By God’s grace, your hands refract the wisdom of God (v13, 19, v20). Worn though they are with the weariness of the day, those hands stretch out in love toward those nearest her with a desire to provide even as God has provided for us. It won’t be perfect – it’ll be a beautiful refraction.
The Proverbs 31 woman is none other than Lady Wisdom herself.
And that’s the key for any woman to think about how to be the so-called Proverbs 31 woman.
I made this point, or much of it, in my last post on the Proverbs 31:10-31 woman. Proverbs is structured on a spectacular woman of wisdom to whom all are called to follow and even love. The “seams” of the book – Proverbs 1, 9, and 31 – present this woman to us.
Using structures of ancient poems, Proverbs 31 can be read as an “ode to a superhero”. All, men and women alike, are called to embrace this super-heroic wisdom of God.
But, wait.
Doesn’t this text say something – anything – to Christian women? Can’t we let women have and apply this one passage that seems to speak so clearly to them or of them? How should a woman – many of whom have gone all their life to this chapter – read Proverbs 31?
My answer: Christian woman can read Proverbs 31 as those called to refract divine character, and not as those called to be divine.
The lure is there. The lure is there to take Proverbs 31 as a call, intentional or not, for women to be divine. Examples abound of women being trained to read Proverbs 31 as a seemingly impossible list of simultaneous, conflicting duties.
In such a reading, women are, to use the illustration above, called to be superheroes. And after trying it for awhile, these women sing out like the songwriter in that Coldplay song:
I’ve been reading books of old
The legends and the myths
Achilles and his gold
Hercules and his gifts
Spider-Man’s control
And Batman with his fists
And clearly I don’t see myself upon that list[1]
How could any woman be on “the list” of superheroes fit to Proverbs 31?
And yet many women hear that call of Proverbs 31 and seemingly suffocate. Ask a woman with young children to “rise while it is yet night” (v15) and also to stay awake with a lamp that does not go out at night (v18) and you’ll see what I mean.
Indeed, wrongly framed Proverbs 31 teaching can have disastrous effects on family life, women’s mental health, and even women’s walk with God. The problem? Such teachings call women to be lady wisdom, and not to refract the wisdom of God.

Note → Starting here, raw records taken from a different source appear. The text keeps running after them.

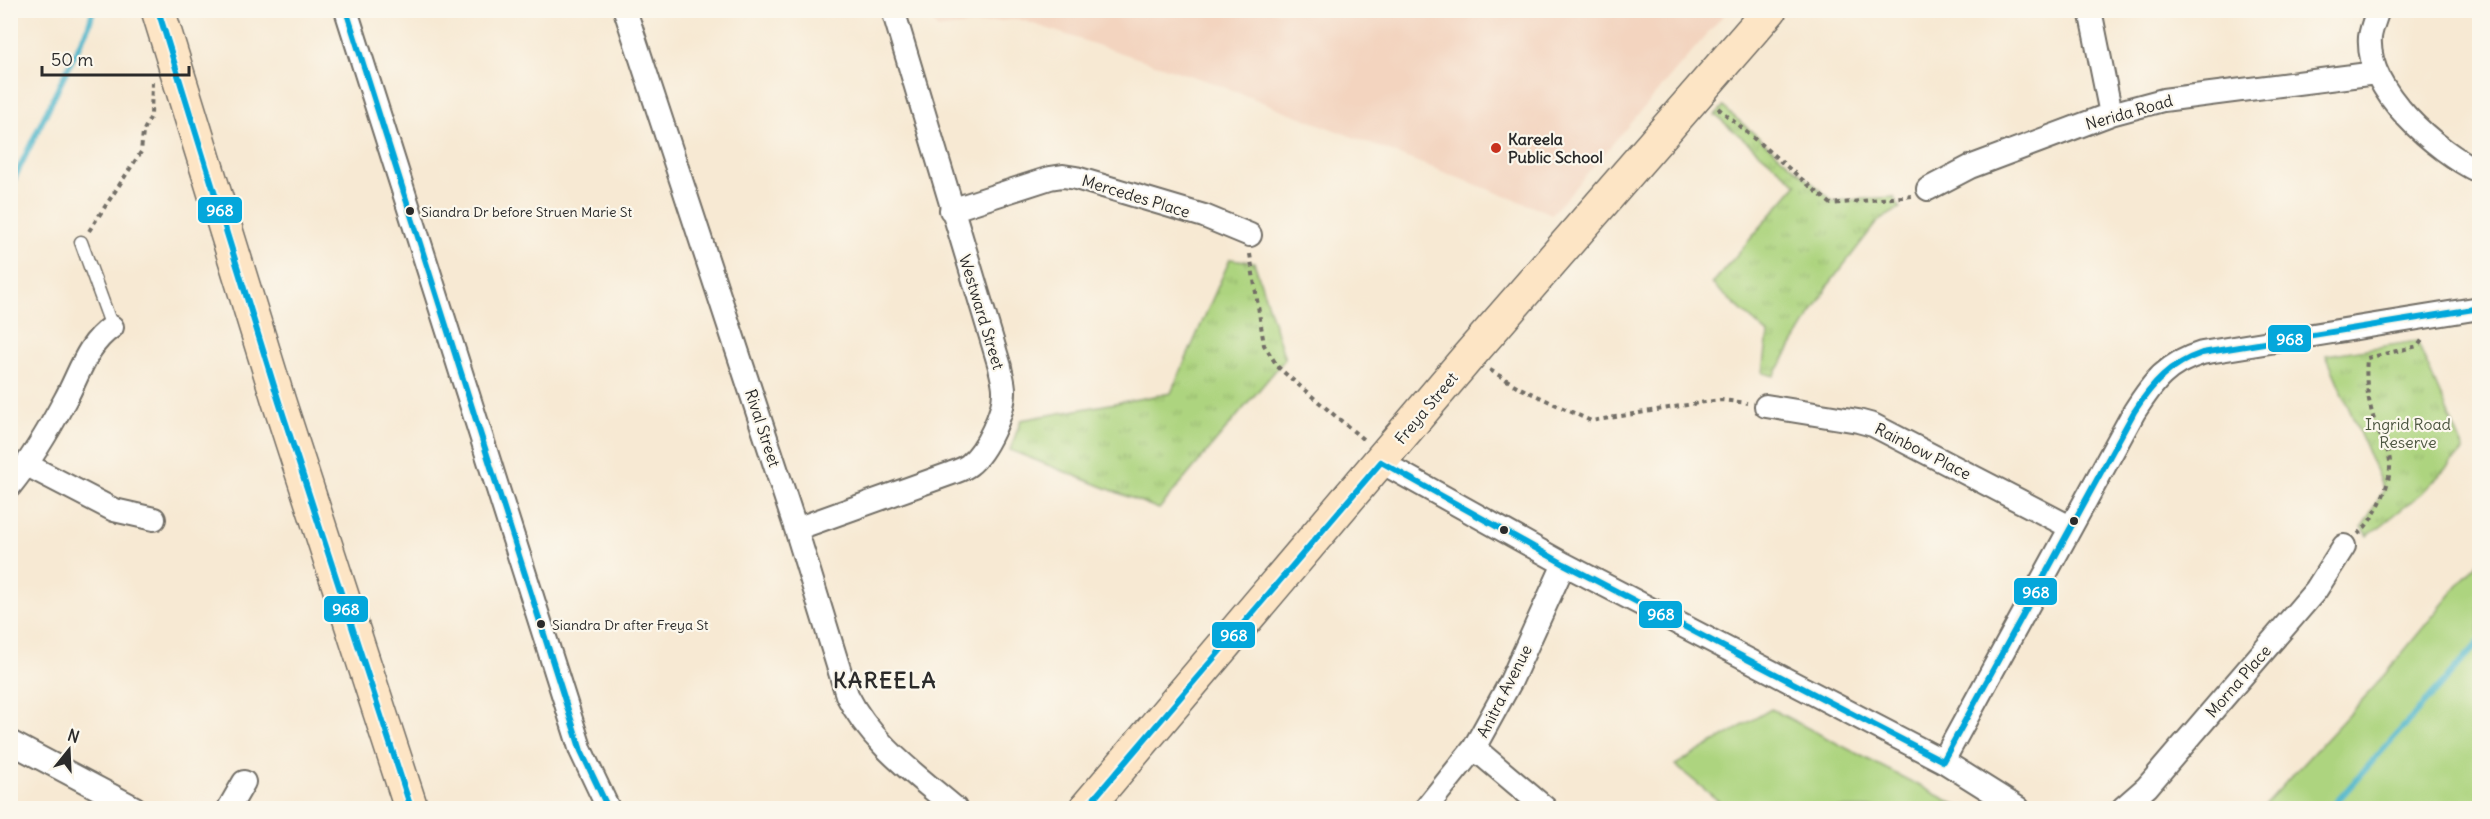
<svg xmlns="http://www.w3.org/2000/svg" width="2490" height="819" font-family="Delius,sans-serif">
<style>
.built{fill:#f3d4bf}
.grass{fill:#add47f;stroke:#6c8055;stroke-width:1.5}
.park{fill:url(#park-tufts);stroke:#6c8055;stroke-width:1.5}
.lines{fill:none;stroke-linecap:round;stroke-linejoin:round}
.stream{stroke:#4cb5ca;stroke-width:6}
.lane-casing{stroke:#726e66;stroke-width:15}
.street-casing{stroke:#726e66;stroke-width:26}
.secondary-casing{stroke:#726e66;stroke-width:36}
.path{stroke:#726e66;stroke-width:4;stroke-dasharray:4.5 4.5;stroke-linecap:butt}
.lane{stroke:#fff;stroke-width:12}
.street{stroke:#fff;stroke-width:22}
.secondary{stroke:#fde5c5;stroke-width:33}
.bus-1-casing{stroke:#fbf7ec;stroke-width:10}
.bus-1{stroke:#04a7db;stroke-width:6}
.poi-dot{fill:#c8321e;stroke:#fbf7ec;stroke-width:2}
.bus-dot{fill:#2b2b2b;stroke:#fbf7ec;stroke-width:2}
.labels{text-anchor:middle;stroke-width:4.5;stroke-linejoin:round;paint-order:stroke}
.bus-label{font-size:14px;fill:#2b2b2b;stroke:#fbf7ec;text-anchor:start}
.street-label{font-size:16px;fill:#2b2b2b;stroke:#fbf7ec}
.poi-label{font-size:16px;font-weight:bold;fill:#2b2b2b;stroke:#fbf7ec;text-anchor:start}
.park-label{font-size:16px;fill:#4c5540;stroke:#fbf7ec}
.district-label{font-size:22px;font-weight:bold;letter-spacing:1.5px;fill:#2b2b2b;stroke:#fbf7ec}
.line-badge{stroke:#fbf7ec;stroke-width:2}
.badge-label{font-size:16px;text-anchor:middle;font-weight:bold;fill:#fff}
</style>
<defs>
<pattern id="park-tufts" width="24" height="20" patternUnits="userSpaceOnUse" patternTransform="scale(1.5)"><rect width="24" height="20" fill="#add47f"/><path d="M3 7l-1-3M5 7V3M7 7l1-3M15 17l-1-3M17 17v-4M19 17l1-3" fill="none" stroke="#95b66e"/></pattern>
</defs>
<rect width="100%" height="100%" fill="#fbf7ec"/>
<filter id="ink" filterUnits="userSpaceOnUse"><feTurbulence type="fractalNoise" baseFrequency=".0167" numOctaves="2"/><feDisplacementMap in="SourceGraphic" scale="12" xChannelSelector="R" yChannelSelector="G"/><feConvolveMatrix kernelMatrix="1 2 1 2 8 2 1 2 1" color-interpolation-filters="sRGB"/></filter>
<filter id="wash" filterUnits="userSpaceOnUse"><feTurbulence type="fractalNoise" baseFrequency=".008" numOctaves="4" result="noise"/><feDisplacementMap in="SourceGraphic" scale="24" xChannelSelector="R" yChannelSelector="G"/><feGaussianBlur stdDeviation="1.35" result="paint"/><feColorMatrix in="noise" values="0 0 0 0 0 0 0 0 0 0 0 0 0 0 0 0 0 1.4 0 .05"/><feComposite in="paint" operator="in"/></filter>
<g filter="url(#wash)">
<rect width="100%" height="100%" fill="#f7e9d3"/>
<!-- built -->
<path class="built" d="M927,11h800l-175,203 -339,-131 -195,-64 -81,10z"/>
<!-- grass -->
<path class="grass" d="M2479,560v248h-217l113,-122z
M1771,709l191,99h-235l-52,-43z"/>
<!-- park -->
<path class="park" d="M1723,107l110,94 61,-4 6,11 -23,14 -47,61 -56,93 -11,-3 5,-39 -56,-50 85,-100 -82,-69z
M1230,259l24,3 31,97 -126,150 -149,-59 11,-30 150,-27z
M2417,341l47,109 -42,43 -54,43 -6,-9 22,-37 -58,-135z"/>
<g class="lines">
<!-- stream -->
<path class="stream" d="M10,187l79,-162 4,-15
M2331,808l149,-167"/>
</g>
</g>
<g filter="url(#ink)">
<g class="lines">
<!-- lane casing -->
<g class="lane-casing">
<path id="lane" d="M81,242l31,85"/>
</g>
<!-- street casing -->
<g class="street-casing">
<path id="street" d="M346,10l235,741 27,57
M625,10l171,519 51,166c24,48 68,79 108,113
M2090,10l21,104
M2378,10c-3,9 -7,19 -8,27 -4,54 66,114 110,135
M1928,189l42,-22 141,-53 52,-14 213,-27
M951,210l99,-32 13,-2 13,2 128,38 46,19
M1766,406l92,15 15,4 197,102
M1381,462l183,102 379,197 75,47
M27,465l87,45 40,9
M10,486c22,-27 39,-56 55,-86 15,-27 21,-55 47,-73
M796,529l156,-56c5,-2 12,-4 17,-8 17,-13 36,-54 35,-75 0,-8 -3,-16 -4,-23l-107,-357
M10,742l125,66
M1474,748l71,60
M1943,761l191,-349c20,-31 32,-48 68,-59l278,-45
M229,808l15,-26
M1426,808l48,-60 37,-67 53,-117
M2123,808l24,-21 169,-197 28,-44"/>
</g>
<!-- secondary casing -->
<g class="secondary-casing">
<path id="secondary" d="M158,10l121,392 132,406
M1086,808l381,-450 303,-348"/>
</g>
<!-- path -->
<path class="path" d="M1718,108l113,96 81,-8
M89,231l52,-79 2,-20 8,-16 1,-34
M1250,254l14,91 14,22 10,9 77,65
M1490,370l30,18 71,33 114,-19 16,-2 26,3
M2358,534c17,-14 37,-56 31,-78 -3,-11 -9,-20 -13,-30 -8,-24 -11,-43 -9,-68l51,-12 5,-7"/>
<!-- lane -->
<use href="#lane" class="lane"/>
<!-- street -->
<use href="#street" class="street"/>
<!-- secondary -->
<use href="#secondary" class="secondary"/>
<!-- bus-1 casing -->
<g class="bus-1-casing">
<path id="bus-1" d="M158,10l121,392 132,406
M346,10l235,741 27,57
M1381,462l183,102 379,197
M1943,761l191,-349c18,-28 36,-48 68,-59l278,-45
M1086,808l295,-346"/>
</g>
<!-- bus-1 -->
<use href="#bus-1" class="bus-1"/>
</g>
</g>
<!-- markers -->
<circle class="poi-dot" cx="1496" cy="148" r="6"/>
<g class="bus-dot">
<circle cx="410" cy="211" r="5"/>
<circle cx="2074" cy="521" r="5"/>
<circle cx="1504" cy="530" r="5"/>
<circle cx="541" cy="624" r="5"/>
</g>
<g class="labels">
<!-- bus labels -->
<g class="bus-label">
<text x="421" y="217">Siandra Dr before Struen Marie St</text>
<text x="552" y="630">Siandra Dr after Freya St</text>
</g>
<!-- street labels -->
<g class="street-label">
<text transform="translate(2129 112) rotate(-16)" y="6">Nerida Road</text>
<text transform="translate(1136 196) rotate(17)" y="6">Mercedes Place</text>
<text transform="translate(982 312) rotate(73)" y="6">Westward Street</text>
<text transform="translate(1426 408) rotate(-50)" y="6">Freya Street</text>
<text transform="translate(763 428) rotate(72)" y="6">Rival Street</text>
<text transform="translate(1923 451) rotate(27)" y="6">Rainbow Place</text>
<text transform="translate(2238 681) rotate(-49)" y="6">Morna Place</text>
<text transform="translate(1504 691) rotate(-63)" y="6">Anitra Avenue</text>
</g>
<!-- poi labels -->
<g class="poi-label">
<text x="1508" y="145">Kareela<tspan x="1508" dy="18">Public School</tspan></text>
</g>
<!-- park labels -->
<g class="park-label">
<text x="2408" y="430">Ingrid Road<tspan x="2408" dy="18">Reserve</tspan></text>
</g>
<!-- district labels -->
<g class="district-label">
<text x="885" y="688">KAREELA</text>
</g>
</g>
<g class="line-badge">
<rect x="197" y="196" width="46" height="28" rx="6" fill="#04a7db"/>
<rect x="2267" y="324" width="45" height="29" rx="6" fill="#04a7db"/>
<rect x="2013" y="577" width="45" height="29" rx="6" fill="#04a7db"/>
<rect x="323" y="595" width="46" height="28" rx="6" fill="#04a7db"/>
<rect x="1638" y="600" width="45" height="29" rx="6" fill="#04a7db"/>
<rect x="1211" y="621" width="45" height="28" rx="6" fill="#04a7db"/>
</g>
<g class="badge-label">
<text x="220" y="216">968</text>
<text x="2290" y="345">968</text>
<text x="2036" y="598">968</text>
<text x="346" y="615">968</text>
<text x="1661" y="620">968</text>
<text x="1234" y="641">968</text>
</g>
<!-- margin -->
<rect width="2490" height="819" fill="none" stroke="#fbf7ec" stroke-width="36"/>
<!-- north arrow -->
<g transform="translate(69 750) rotate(18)" stroke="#fbf7ec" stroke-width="4.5" paint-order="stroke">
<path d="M0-4.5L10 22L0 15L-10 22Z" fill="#2b2b2b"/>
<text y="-9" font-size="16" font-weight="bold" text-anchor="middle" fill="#2b2b2b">N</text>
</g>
<!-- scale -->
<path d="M42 66v9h147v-9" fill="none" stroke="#2b2b2b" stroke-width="3"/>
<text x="51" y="66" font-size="18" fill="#2b2b2b" stroke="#fbf7ec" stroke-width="4.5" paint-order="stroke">50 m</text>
</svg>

I use the image of refraction intentionally. The refraction illustration is not original to me, and it’s often used in discussions of the perfections of God (wisdom included).
Imagine the perfection of God as a ray of pure, wonderful white light. What happens to such a light when it shines through a prism? The colors refract out as the colors of the rainbow. Each individual color you see (red, orange, yellow, etc.) is not identical to the white light; it is a finite, part-refraction of the singular light that entered the prism.
So it is in our lives. We cannot possess the infinity of God’s character (here, seen as the white light). But as His light shines through us as image-bearers, our finite lives refract in a sense the character of His infinite light and perfection.